Если я теперь указывал только что, что эту особенность флорентийской истории я также делаю ответственной за высокое и раннее развитие капиталистического духа во Флоренции, то это легко может показаться парадоксальным, так как ведь цехи — смертельные враги капитализма. И все же это не парадоксально. Ибо, несомненно, важная доля капиталистического духа, особенно та, которая проявляется в мещанских добродетелях, происходит из тесноты цеховых каморок. Здесь «святая хозяйственность» по-настоящему дома. Она здесь появилась на свет, как дитя нужды. Здесь нужно было быть бережливым, и трезвым, и трудолюбивым, и целомудренным, и чем там еще, если не желать ставить на карту своего существования. Эти добродетели называли христианскими; они и были ими. И культивировать их без внешнего принуждения было, без сомнения, достойным внимания делом самовоспитания. Но не следует все же забывать, что торговец пряностями и шерстоткач получают эти «добродетели» скорее принудительно, как элементы его образа жизни: он должен прийти к убеждению, что делать долги, тратить время на развлечения и любовные интрижки привело бы его к нищенской суме. Мы и наблюдаем повсеместно, как нужда с течением времени делает цеховых все более добрыми «мещанами». Относительно английских и шотландских народов мы получаем положительное этому подтверждение.

ИСХОДНЫЕ ДАННЫЕ.
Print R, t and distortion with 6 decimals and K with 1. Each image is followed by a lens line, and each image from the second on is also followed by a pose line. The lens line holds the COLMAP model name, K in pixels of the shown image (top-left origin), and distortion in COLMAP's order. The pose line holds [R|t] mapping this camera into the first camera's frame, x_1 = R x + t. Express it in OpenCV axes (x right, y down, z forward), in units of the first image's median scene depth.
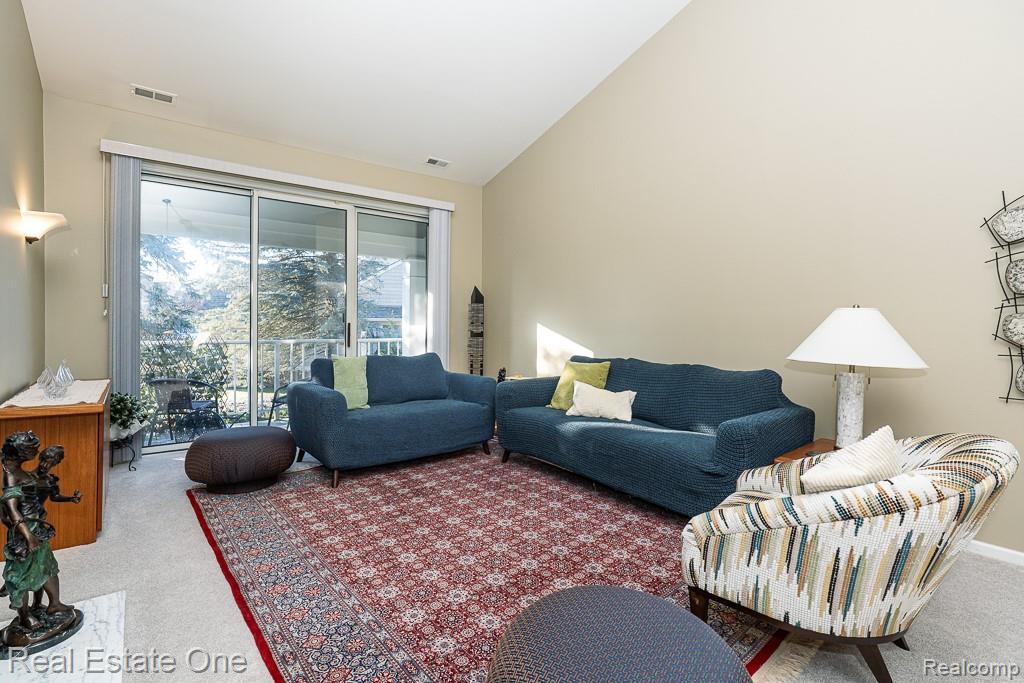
lens RADIAL K [[485.0, 0, 501.5], [0, 485.0, 322.2], [0, 0, 1]] dist [-0.007767, 0.004239]
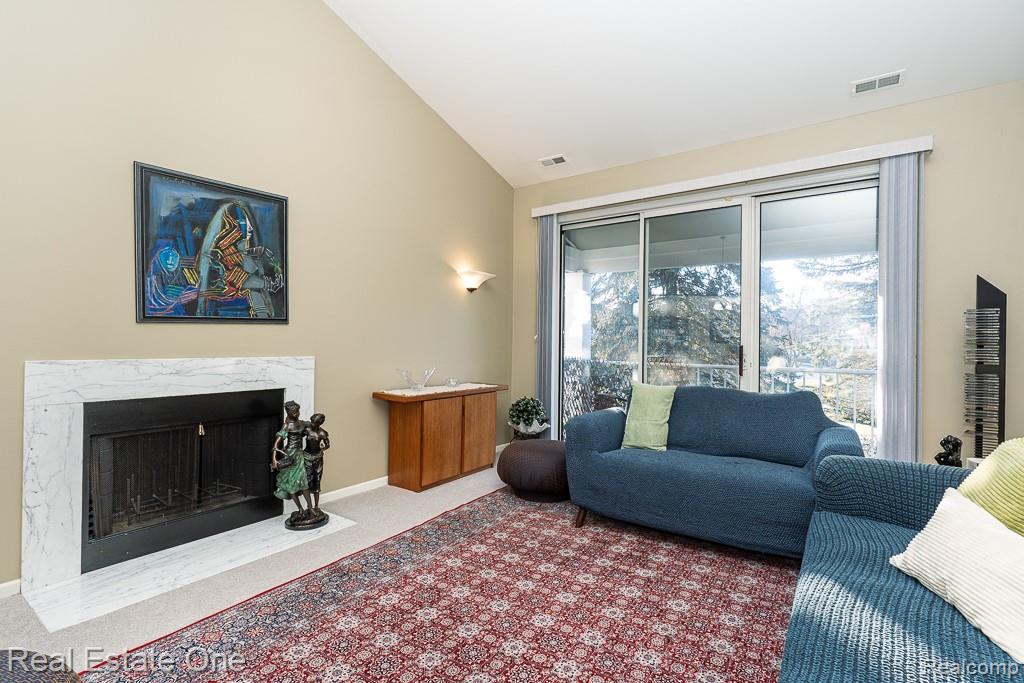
lens RADIAL K [[474.0, 0, 521.8], [0, 474.0, 337.9], [0, 0, 1]] dist [-0.009250, 0.003935]
pose [[0.307221, -0.015346, -0.951514, 0.463204], [-0.007809, 0.999796, -0.018646, 0.009231], [0.951606, 0.013159, 0.307039, 0.630843]]
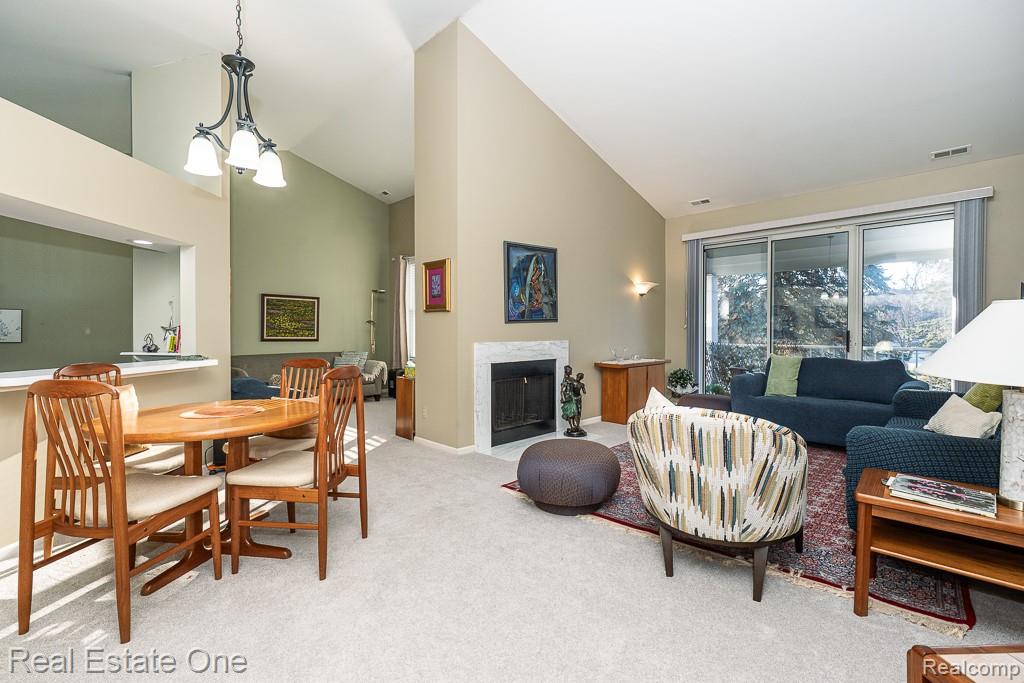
lens RADIAL K [[474.0, 0, 517.2], [0, 474.0, 331.4], [0, 0, 1]] dist [-0.009250, 0.003935]
pose [[0.134954, 0.000837, -0.990852, 1.005889], [0.000261, 1.000000, 0.000880, -0.000240], [0.990852, -0.000377, 0.134953, 0.130437]]
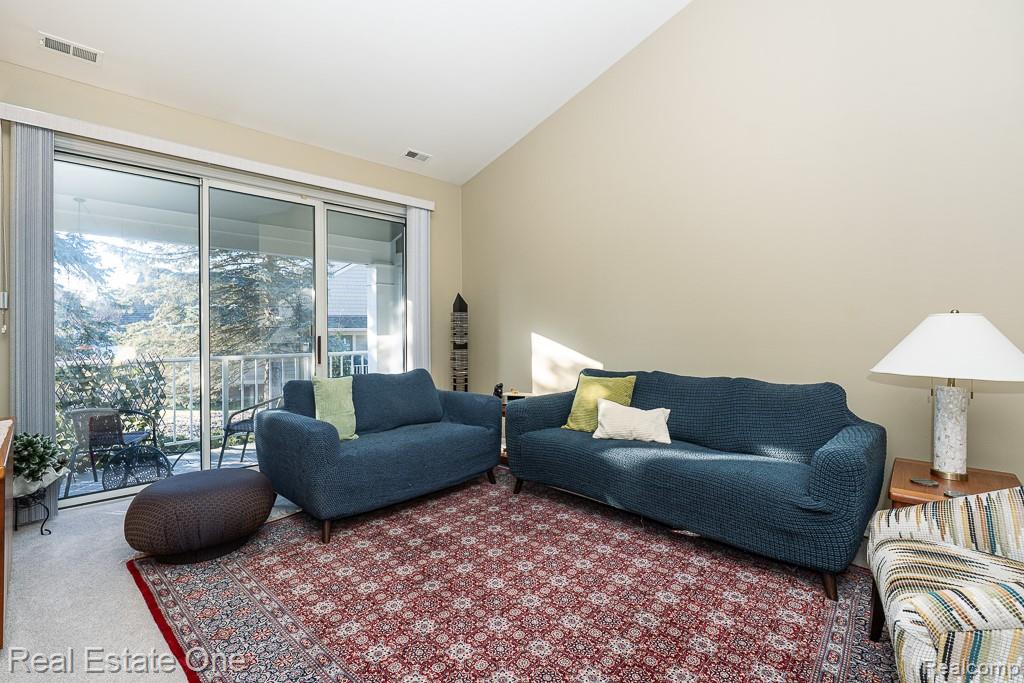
lens RADIAL K [[474.0, 0, 497.5], [0, 474.0, 327.5], [0, 0, 1]] dist [-0.009250, 0.003935]
pose [[0.992160, -0.012913, 0.124307, -0.155990], [0.013653, 0.999894, -0.005103, -0.007802], [-0.124228, 0.006760, 0.992231, 0.184405]]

ВОПРОСЫ К ТЕКСТУ.
A – Как в тексте для чтения названы цехи по отношению к капитализму?
B – Переведите на английский язык предложение из текста для чтения: «Эти добродетели называли христианскими; они и были ими».
C – Почему, согласно тексту для чтения, не парадоксально считать цеховую историю Флоренции причиной раннего развития капиталистического духа, хотя цехи враждебны капитализму? Ответьте в одном–трех предложениях.
Записи получены из другого источника.

ОТВЕТЫ К ЗАДАНИЯМ.
A – Смертельными врагами капитализма.

B – These virtues were called Christian; and that is indeed what they were.

C – Важная доля капиталистического духа, особенно та, что проявляется в мещанских добродетелях, происходит из тесноты цеховых каморок. Там по нужде приходилось быть бережливым, трезвым и трудолюбивым, чтобы не ставить на карту своего существования.